Why not wait until issues and/or opportunities emerge? Since we all crave equilibrium, why not just keep a watchful eye out for moments when there is a good reason to reflect? Daily reflection might be called for during particularly difficult periods. Other times, the team might be able to go months without the need to cause disruption to the flow of customer value delivery.


Regularity is not the right criterion. Maybe the real issue is that we must split “reflecting” and “tuning and adjusting” into separate activities. Reflecting is something that we should be continuously doing. This can be an informal process at both individual and team levels. It can be embedded into any discussion. Eventually, the team will align on the need for tuning and adjusting.

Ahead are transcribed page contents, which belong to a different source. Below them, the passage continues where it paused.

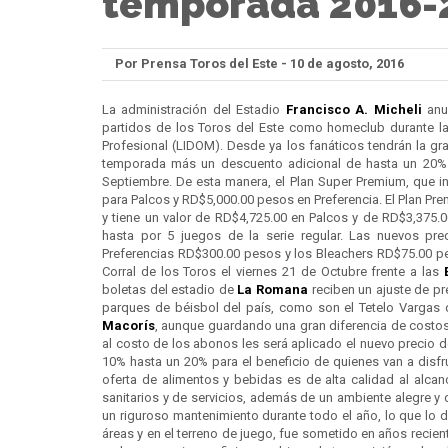
temporada 2016-
Por Prensa Toros del Este - 10 de agosto, 2016
La administración del Estadio
Francisco A. Micheli
anun
partidos de los Toros del Este como homeclub durante l
Profesional (LIDOM). Desde ya los fanáticos tendrán la g
temporada más un descuento adicional de hasta un 20% y 
Septiembre. De esta manera, el Plan Super Premium, que in
para Palcos y RD$5,000.00 pesos en Preferencia. El Plan Pre
y tiene un valor de RD$4,725.00 en Palcos y de RD$3,375.0
hasta por 5 juegos de la serie regular. Las nuevos pr
Preferencias RD$300.00 pesos y los Bleachers RD$75.00 pes
Corral de los Toros el viernes 21 de Octubre frente a las
boletas del estadio de
La Romana
reciben un ajuste de pre
parques de béisbol del país, como son el Tetelo Vargas
Macorís
, aunque guardando una gran diferencia de costos
al costo de los abonos les será aplicado el nuevo precio
10% hasta un 20% para el beneficio de quienes van a disfr
oferta de alimentos y bebidas es de alta calidad al alca
sanitarios y de servicios, además de un ambiente alegre y d
un riguroso mantenimiento durante todo el año, lo que lo 
áreas y en el terreno de juego, fue sometido en años recie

I have been told by Agile leaders that if the team isn’t finding improvement opportunities after each retrospective, they’re not doing it right. “We need to be continually taking actions to improve.” The whole enterprise is a big waste of time. The work that would have gotten done while the team was going through the motions of looking for improvement opportunities is likely to have been more valuable than the meager change that gets implemented.


Impactful changes are usually disruptive. The team decides that the cost is worth the benefits, and they absorb the disruption. Creating disruption at “regular intervals” is far less optimal than waiting for the right time and need level. Ceremonies need to serve value delivery. When they become a disruption from that, something has gone seriously wrong, and people know it.